"""

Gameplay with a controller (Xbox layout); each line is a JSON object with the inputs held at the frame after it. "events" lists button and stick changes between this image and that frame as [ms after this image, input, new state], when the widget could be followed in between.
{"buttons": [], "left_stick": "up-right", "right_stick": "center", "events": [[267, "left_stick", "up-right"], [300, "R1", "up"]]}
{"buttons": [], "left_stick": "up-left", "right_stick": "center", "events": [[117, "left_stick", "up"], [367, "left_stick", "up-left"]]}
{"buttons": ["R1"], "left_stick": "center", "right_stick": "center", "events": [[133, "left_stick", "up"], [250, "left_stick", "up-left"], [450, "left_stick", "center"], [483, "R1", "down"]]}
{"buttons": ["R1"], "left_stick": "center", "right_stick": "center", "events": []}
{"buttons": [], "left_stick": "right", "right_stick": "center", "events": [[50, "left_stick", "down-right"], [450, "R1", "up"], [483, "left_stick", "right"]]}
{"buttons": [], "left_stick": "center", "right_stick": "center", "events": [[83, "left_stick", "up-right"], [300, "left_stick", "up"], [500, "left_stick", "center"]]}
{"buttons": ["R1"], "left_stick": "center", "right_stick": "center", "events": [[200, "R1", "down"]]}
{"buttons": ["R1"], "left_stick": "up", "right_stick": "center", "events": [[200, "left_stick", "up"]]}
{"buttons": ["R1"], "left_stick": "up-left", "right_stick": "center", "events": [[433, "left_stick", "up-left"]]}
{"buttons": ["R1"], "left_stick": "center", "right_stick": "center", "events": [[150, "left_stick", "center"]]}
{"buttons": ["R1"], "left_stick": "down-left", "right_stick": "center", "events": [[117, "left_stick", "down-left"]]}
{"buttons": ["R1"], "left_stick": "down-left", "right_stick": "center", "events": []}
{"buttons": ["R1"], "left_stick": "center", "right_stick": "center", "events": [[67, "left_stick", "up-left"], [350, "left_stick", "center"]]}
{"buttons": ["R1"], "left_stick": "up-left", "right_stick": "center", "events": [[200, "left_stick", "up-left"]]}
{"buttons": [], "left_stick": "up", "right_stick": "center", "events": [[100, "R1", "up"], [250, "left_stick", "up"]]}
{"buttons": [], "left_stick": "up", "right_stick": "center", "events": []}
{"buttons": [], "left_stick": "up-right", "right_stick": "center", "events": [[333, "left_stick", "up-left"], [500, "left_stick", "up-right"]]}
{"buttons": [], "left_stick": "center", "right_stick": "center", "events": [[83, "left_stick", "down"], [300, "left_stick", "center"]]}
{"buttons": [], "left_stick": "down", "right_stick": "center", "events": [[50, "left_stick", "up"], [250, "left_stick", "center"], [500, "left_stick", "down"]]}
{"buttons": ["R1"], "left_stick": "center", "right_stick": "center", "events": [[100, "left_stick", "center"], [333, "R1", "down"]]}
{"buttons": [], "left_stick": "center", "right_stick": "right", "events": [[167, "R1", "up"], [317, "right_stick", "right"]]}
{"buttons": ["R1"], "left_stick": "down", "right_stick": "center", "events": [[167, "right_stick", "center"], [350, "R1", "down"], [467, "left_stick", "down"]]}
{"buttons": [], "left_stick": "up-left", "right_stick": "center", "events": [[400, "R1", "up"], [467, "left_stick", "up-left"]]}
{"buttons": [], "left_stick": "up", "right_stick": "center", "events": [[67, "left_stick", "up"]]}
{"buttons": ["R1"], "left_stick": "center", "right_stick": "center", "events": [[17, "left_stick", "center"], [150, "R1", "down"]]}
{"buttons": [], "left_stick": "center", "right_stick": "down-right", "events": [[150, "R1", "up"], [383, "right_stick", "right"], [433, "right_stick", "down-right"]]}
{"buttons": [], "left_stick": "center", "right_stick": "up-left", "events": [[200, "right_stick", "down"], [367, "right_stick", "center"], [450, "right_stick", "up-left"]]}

"""

### Instructions for the task
The records above are to be printed out again exactly, without omission.

### The completed task
Gameplay with a controller (Xbox layout); each line is a JSON object with the inputs held at the frame after it. "events" lists button and stick changes between this image and that frame as [ms after this image, input, new state], when the widget could be followed in between.
{"buttons": [], "left_stick": "up-right", "right_stick": "center", "events": [[267, "left_stick", "up-right"], [300, "R1", "up"]]}
{"buttons": [], "left_stick": "up-left", "right_stick": "center", "events": [[117, "left_stick", "up"], [367, "left_stick", "up-left"]]}
{"buttons": ["R1"], "left_stick": "center", "right_stick": "center", "events": [[133, "left_stick", "up"], [250, "left_stick", "up-left"], [450, "left_stick", "center"], [483, "R1", "down"]]}
{"buttons": ["R1"], "left_stick": "center", "right_stick": "center", "events": []}
{"buttons": [], "left_stick": "right", "right_stick": "center", "events": [[50, "left_stick", "down-right"], [450, "R1", "up"], [483, "left_stick", "right"]]}
{"buttons": [], "left_stick": "center", "right_stick": "center", "events": [[83, "left_stick", "up-right"], [300, "left_stick", "up"], [500, "left_stick", "center"]]}
{"buttons": ["R1"], "left_stick": "center", "right_stick": "center", "events": [[200, "R1", "down"]]}
{"buttons": ["R1"], "left_stick": "up", "right_stick": "center", "events": [[200, "left_stick", "up"]]}
{"buttons": ["R1"], "left_stick": "up-left", "right_stick": "center", "events": [[433, "left_stick", "up-left"]]}
{"buttons": ["R1"], "left_stick": "center", "right_stick": "center", "events": [[150, "left_stick", "center"]]}
{"buttons": ["R1"], "left_stick": "down-left", "right_stick": "center", "events": [[117, "left_stick", "down-left"]]}
{"buttons": ["R1"], "left_stick": "down-left", "right_stick": "center", "events": []}
{"buttons": ["R1"], "left_stick": "center", "right_stick": "center", "events": [[67, "left_stick", "up-left"], [350, "left_stick", "center"]]}
{"buttons": ["R1"], "left_stick": "up-left", "right_stick": "center", "events": [[200, "left_stick", "up-left"]]}
{"buttons": [], "left_stick": "up", "right_stick": "center", "events": [[100, "R1", "up"], [250, "left_stick", "up"]]}
{"buttons": [], "left_stick": "up", "right_stick": "center", "events": []}
{"buttons": [], "left_stick": "up-right", "right_stick": "center", "events": [[333, "left_stick", "up-left"], [500, "left_stick", "up-right"]]}
{"buttons": [], "left_stick": "center", "right_stick": "center", "events": [[83, "left_stick", "down"], [300, "left_stick", "center"]]}
{"buttons": [], "left_stick": "down", "right_stick": "center", "events": [[50, "left_stick", "up"], [250, "left_stick", "center"], [500, "left_stick", "down"]]}
{"buttons": ["R1"], "left_stick": "center", "right_stick": "center", "events": [[100, "left_stick", "center"], [333, "R1", "down"]]}
{"buttons": [], "left_stick": "center", "right_stick": "right", "events": [[167, "R1", "up"], [317, "right_stick", "right"]]}
{"buttons": ["R1"], "left_stick": "down", "right_stick": "center", "events": [[167, "right_stick", "center"], [350, "R1", "down"], [467, "left_stick", "down"]]}
{"buttons": [], "left_stick": "up-left", "right_stick": "center", "events": [[400, "R1", "up"], [467, "left_stick", "up-left"]]}
{"buttons": [], "left_stick": "up", "right_stick": "center", "events": [[67, "left_stick", "up"]]}
{"buttons": ["R1"], "left_stick": "center", "right_stick": "center", "events": [[17, "left_stick", "center"], [150, "R1", "down"]]}
{"buttons": [], "left_stick": "center", "right_stick": "down-right", "events": [[150, "R1", "up"], [383, "right_stick", "right"], [433, "right_stick", "down-right"]]}
{"buttons": [], "left_stick": "center", "right_stick": "up-left", "events": [[200, "right_stick", "down"], [367, "right_stick", "center"], [450, "right_stick", "up-left"]]}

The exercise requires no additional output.